> [Exercise] Can you reproduce the stretch of the advice column from "I cleaned up" through "nothing unusual happened.", word for word?

I'm a divorced male, late 50's, mostly retired. Two years ago, I met a divorced woman in similar circumstances, was immediately attracted and it seemed mutual.
Since the pandemic, we've texted each other frequently. Lately, we’d get together at my place several evenings a month for wine and television specials. There’s been no romance but we flirt a lot and seem compatible.
Recently, my friend used my bathroom and stayed a considerable time. When she left the bathroom, she closed the door and said it was time for her to head home.
After walking her out, I discovered a mess in and out of the toilet. It seemed she tried to clean it, judging from the toilet seat and bathroom floor.
I cleaned up and washed the floor. I said nothing to her about it when she called the next day to thank me for the hospitality.
I’ve seen her again and she’s said nothing about her accident. I’m not seeking an apology. She may have a medical condition, acute or chronic, and I understand that. I've had close friends with bowel-control issues.
However, wouldn’t it be expected that she’d privately acknowledge what happened so I can understand it better?
Now, it's almost like I don't know who she is and I wonder what I'm getting into going forward. I don't want to embarrass her, but I do want a potentially special person in my life to be honest with me, awkward or not. She acts like nothing unusual happened.
I want to preserve the friendship and, if it’s mutual, take it to the next level. However, this incident has me wondering if I'm setting myself up for disappointment given that she seems unwilling or unable to speak to me frankly.
Without discussing this, I’m unsure whether we can move forward. How do I handle this?
So far, you’ve handled the situation like a saint: You accepted the immediate problem and took care of it.
But solo sainthood isn’t healthy for a relationship. She should’ve apologized and explained an illness or some other cause of what happened.
Since you still want her friendship and perhaps something more, say so. If she’s not on the same page, her silence about that incident may come from being mortified, so try to forget it.

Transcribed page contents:
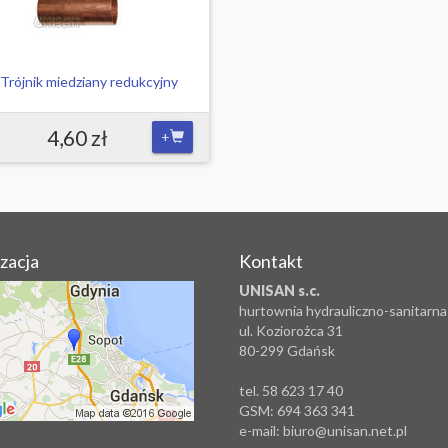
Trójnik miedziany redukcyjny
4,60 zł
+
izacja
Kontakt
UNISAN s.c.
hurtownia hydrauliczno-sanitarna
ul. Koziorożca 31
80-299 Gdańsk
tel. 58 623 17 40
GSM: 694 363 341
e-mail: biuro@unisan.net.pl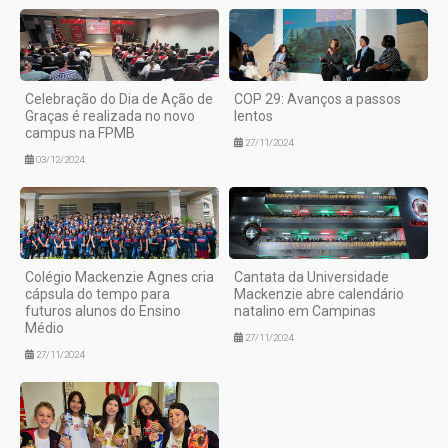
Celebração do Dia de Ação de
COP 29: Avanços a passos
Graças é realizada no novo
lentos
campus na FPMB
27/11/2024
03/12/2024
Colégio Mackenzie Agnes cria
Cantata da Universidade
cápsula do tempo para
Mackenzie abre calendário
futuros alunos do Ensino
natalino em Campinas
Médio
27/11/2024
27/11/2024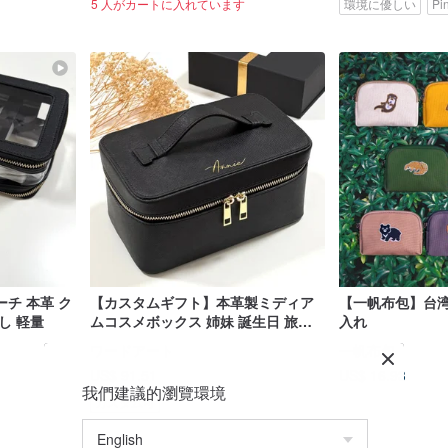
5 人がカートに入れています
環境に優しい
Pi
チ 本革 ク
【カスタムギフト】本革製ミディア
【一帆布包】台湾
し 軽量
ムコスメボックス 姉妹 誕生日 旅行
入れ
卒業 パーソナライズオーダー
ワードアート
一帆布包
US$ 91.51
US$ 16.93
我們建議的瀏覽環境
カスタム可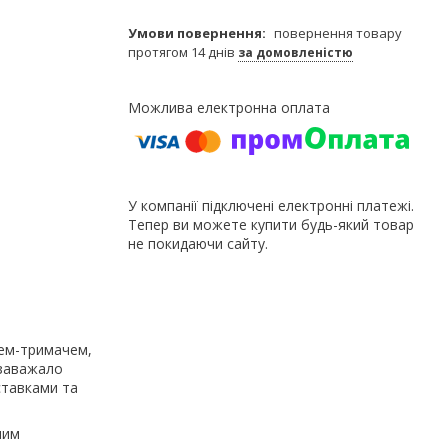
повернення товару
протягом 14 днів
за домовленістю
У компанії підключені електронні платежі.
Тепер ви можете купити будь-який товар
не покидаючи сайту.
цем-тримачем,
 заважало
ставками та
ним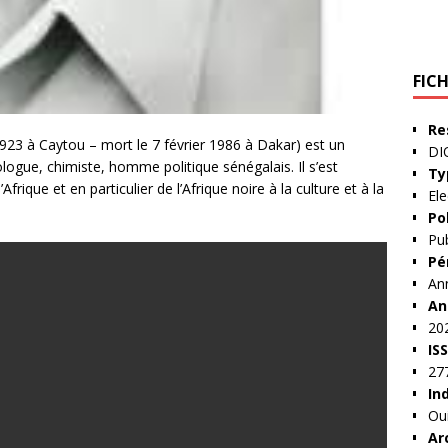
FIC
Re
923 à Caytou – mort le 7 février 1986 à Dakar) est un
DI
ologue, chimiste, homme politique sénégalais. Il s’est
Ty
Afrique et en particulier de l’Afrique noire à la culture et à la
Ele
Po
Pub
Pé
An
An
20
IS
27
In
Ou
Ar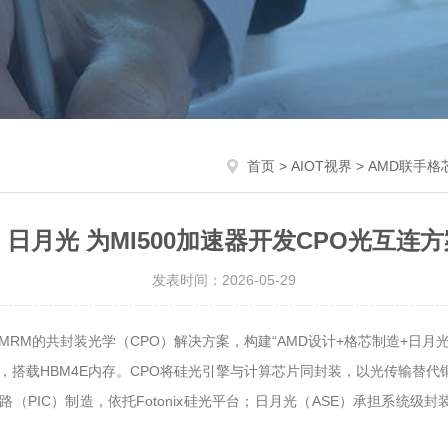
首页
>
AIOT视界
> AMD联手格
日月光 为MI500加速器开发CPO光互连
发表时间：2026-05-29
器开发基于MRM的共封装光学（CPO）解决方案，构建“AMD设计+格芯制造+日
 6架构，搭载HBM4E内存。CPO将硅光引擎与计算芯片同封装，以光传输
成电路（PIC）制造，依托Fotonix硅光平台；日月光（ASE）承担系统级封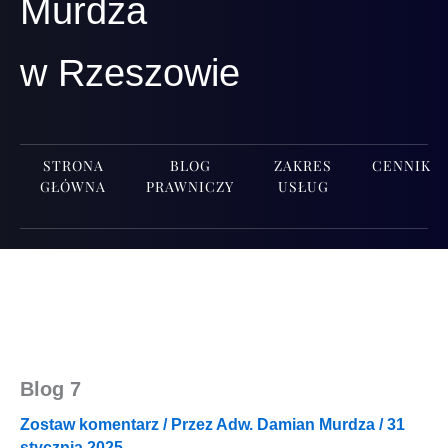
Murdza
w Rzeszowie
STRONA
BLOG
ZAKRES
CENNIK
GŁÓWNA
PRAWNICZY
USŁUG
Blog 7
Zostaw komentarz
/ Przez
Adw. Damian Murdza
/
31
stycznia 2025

> [Result]
I cleaned up and washed the floor. I said nothing to her about it when she called the next day to thank me for the hospitality.
I’ve seen her again and she’s said nothing about her accident. I’m not seeking an apology. She may have a medical condition, acute or chronic, and I understand that. I've had close friends with bowel-control issues.
However, wouldn’t it be expected that she’d privately acknowledge what happened so I can understand it better?
Now, it's almost like I don't know who she is and I wonder what I'm getting into going forward. I don't want to embarrass her, but I do want a potentially special person in my life to be honest with me, awkward or not. She acts like nothing unusual happened.